# [Text passage]
************

Today the chocolate factory has been the talk of the neighbourhood. Already a yahoo group has been hijacked and is the subject of much discussion at the local volunteer run free wireless non profit, and maybe soon at the cube or even my work.


It's an old ramshackle looking chocolate factory owned by Elizabeth Shaw who used to be called Packer & Co and sell their fancy chocs to marks and sparks. So with the sparks not flying so far anymore, they are closing down.


The chocolate factory used to have 2500 employees, workhouses, a school and even the cemetery used to be a part of the ecosystem that was Greenbank in the last century. It was vital for all the people in the area. And this was a very industrial area, with the gasworks and the chocolate factory, the hawks gym - what was that? Mivart St... the big train station (I wish there had been a picture of the mural on that station - it's incredible). They all stand like giants in our wake. Now the tide is turning and I don't believe cities can stand to be so dependent on other cities, and especially not so dependant on dwindling fuel. In a way, Greenbank and Easton around it could go back to the 19th century in terms of want. It's not sustainable to want what we want these days. But up until the 40s I believe it was. It's not our fault the population grows exponentially. Well, um. make love not war? Oops...


Anyway I'm rambling. The factory is going to be closed down in June I think - oh it would be great to have a wee celebration and some flags to commemorate it. We could get Liz Shaw and pals to come too... Pity Miss Horner can't come.


Naturally, someone has come in and said "Hello everyone, I am going to demolish this old factory and build high density inner city flats which I will sell for the highest prices possible (he he) and then make a quick getaway before the housing market starts slumping again. Of course 30% will probably have to be affordable, or we won't get permission, and maybe we can have some shops or offices. But best of all you can all have sunlight in your back gardens, which will increase the value of your houses - chu-king!" I hear the tills in his eyes already. That someone is Persimmon, the construction company. I could be wrong but I hear they don't employ architects because they always build the same thing!


On our side, however we have Royce - local resident with a shiny yellow motorbike that looks like a hover bike, Sarah is a local VCP - very clever person - a researcher into usability and children's games in fact, who lives a few doors up and organised a meeting last wednesday with our neighbours to begin to oppose the planning. The companies it seems, have seen what has happened next door in Packer's field. They haven't even applied and did a public consultation (yesterday, at the church down the road that looks like it's built out of lego. Only a few original bricks remain. Maybe it was the blitz?).

************

# [Data shown]
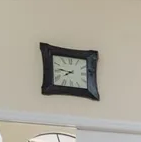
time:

************

# [Parts of the exercise]
1. In the chocolate factory post, rewrite the part starting with "It's an old" and going on through "are closing down.", swapping "ramshackle" for "dilapidated".
2. According to the chocolate factory post, how many employees did the factory once have?

# [Answers given]
1.
It's an old dilapidated looking chocolate factory owned by Elizabeth Shaw who used to be called Packer & Co and sell their fancy chocs to marks and sparks. So with the sparks not flying so far anymore, they are closing down.

2. 2500